SCLD: Controlled Langevin Diffusion

Updated 28 January 2026

SCLD is a framework that integrates sequential Monte Carlo with controlled Langevin dynamics to sample from unnormalized target densities.
It employs a continuous-time path-space formulation with learnable drift functions, systematic resampling, and log-variance loss to control bias and variance.
Empirical benchmarks demonstrate that SCLD achieves efficient, high-quality sampling in complex, high-dimensional settings while significantly reducing computational cost.

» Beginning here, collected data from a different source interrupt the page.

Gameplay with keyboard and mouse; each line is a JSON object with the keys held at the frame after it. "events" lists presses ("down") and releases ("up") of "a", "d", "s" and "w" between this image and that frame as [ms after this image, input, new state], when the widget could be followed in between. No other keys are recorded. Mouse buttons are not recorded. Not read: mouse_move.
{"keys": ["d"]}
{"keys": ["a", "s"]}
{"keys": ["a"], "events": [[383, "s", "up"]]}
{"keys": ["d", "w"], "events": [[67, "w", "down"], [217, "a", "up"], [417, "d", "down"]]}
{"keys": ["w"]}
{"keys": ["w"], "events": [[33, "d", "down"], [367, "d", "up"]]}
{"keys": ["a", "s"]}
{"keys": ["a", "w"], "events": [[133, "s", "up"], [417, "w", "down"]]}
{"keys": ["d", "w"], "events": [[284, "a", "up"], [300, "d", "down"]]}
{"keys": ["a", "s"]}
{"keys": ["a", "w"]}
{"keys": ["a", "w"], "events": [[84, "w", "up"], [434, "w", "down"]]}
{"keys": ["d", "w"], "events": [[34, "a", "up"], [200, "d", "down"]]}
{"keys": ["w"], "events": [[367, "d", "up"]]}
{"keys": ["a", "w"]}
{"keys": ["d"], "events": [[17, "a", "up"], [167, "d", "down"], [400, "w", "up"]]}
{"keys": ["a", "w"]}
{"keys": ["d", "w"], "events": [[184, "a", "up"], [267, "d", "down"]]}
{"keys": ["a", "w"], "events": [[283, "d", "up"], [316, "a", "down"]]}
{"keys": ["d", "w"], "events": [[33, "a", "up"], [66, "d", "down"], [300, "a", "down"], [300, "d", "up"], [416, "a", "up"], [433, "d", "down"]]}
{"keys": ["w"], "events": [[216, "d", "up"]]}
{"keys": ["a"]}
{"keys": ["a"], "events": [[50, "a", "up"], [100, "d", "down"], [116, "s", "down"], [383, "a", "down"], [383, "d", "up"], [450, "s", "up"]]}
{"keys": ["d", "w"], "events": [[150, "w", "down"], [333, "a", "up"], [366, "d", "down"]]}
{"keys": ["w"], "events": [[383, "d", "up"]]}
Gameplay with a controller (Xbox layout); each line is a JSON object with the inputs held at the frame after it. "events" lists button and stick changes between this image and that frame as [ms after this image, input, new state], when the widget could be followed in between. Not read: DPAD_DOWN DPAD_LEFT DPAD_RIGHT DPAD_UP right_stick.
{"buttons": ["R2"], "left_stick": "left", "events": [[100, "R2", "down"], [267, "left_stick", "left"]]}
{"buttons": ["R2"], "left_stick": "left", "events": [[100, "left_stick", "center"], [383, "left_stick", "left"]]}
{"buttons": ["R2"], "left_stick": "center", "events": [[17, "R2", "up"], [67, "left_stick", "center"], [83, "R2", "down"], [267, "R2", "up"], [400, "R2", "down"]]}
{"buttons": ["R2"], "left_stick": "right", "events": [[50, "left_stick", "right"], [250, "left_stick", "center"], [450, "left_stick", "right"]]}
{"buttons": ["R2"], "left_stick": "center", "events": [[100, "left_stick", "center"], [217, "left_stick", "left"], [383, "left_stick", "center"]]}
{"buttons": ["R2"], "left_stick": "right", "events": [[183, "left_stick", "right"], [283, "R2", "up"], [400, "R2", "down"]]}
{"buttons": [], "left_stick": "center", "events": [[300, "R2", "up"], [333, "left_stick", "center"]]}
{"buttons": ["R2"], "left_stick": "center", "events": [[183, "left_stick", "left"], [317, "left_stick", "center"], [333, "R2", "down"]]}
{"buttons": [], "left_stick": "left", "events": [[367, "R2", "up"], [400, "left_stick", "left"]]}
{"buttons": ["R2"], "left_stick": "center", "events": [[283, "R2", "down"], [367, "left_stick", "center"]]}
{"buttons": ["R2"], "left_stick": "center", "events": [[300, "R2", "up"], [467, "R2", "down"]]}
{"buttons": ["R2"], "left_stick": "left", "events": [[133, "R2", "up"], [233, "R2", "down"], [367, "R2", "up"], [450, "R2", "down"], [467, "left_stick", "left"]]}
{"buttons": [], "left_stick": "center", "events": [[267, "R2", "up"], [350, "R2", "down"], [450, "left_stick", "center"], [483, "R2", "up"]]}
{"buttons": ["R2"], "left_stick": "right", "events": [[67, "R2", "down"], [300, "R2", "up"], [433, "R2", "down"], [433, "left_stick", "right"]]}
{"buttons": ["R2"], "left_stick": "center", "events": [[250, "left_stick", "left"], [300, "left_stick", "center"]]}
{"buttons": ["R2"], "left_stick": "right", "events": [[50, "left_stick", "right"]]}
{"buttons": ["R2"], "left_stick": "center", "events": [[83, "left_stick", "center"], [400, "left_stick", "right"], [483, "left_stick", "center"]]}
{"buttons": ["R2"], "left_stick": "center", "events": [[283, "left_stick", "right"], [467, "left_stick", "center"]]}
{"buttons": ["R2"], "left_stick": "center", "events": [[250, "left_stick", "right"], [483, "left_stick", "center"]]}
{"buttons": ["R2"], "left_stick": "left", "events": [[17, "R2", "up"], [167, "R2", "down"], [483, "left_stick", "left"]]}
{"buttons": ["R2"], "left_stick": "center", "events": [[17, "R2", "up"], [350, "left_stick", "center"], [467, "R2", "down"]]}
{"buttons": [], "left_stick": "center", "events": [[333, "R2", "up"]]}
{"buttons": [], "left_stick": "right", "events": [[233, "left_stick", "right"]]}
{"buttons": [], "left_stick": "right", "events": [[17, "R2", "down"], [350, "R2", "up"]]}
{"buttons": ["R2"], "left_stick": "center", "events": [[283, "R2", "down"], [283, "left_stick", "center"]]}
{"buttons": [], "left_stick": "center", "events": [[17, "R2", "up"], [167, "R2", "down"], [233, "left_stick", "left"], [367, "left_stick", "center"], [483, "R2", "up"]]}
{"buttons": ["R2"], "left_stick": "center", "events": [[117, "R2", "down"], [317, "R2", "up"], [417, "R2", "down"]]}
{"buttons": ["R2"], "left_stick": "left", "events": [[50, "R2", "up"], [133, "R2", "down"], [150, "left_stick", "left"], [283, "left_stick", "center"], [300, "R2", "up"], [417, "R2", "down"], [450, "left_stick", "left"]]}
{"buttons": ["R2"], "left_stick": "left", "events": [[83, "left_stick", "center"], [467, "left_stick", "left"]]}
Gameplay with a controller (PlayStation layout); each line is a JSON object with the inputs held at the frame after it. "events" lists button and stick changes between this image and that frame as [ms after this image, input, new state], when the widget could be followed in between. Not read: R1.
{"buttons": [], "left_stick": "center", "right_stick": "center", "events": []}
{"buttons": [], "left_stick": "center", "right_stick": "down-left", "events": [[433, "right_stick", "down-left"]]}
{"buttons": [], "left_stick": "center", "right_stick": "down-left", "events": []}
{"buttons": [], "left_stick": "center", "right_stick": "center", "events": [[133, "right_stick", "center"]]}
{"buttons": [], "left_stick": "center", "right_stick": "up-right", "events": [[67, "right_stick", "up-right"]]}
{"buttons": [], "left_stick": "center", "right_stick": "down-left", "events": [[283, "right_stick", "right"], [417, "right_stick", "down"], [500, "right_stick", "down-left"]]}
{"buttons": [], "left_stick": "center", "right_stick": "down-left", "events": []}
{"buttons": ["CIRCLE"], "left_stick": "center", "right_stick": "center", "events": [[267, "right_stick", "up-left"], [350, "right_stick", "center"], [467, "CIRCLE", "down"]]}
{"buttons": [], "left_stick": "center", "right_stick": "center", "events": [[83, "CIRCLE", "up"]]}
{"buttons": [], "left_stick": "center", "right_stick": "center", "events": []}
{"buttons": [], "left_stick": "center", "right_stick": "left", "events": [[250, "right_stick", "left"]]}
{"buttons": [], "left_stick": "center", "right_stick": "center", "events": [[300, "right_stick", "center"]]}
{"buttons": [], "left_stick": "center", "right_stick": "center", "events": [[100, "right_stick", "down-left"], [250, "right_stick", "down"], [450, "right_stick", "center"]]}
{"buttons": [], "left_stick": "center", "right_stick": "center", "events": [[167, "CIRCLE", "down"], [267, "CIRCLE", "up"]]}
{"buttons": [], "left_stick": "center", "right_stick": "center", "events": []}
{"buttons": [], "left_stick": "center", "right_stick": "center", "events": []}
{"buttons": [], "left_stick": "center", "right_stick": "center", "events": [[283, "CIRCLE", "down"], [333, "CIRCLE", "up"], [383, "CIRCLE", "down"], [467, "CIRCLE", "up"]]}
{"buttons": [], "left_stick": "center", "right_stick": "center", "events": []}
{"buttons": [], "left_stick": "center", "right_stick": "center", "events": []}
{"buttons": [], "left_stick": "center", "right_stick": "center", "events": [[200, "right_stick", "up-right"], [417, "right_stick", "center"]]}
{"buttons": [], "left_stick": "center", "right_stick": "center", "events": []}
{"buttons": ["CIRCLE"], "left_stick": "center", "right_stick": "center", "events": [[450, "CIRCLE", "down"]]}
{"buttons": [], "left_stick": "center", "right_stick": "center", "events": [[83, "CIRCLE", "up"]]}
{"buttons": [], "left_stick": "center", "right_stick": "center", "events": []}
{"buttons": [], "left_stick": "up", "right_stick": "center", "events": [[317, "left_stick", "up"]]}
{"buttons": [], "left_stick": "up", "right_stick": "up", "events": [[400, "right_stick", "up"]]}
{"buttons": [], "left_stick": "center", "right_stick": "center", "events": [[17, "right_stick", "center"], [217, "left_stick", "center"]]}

Sequential Controlled Langevin Diffusion (SCLD) is a principled framework for sampling from unnormalized target densities by synthesizing the asymptotic robustness of Sequential Monte Carlo (SMC) with the flexibility and adaptivity of diffusion-based sampling methods. SCLD introduces a continuous-time path-space perspective, leveraging learnable Langevin drifts and systematic resampling to achieve efficient, high-quality sampling in complex and high-dimensional distributions, with significant reduction in computational cost compared to traditional diffusion samplers (Chen et al., 2024).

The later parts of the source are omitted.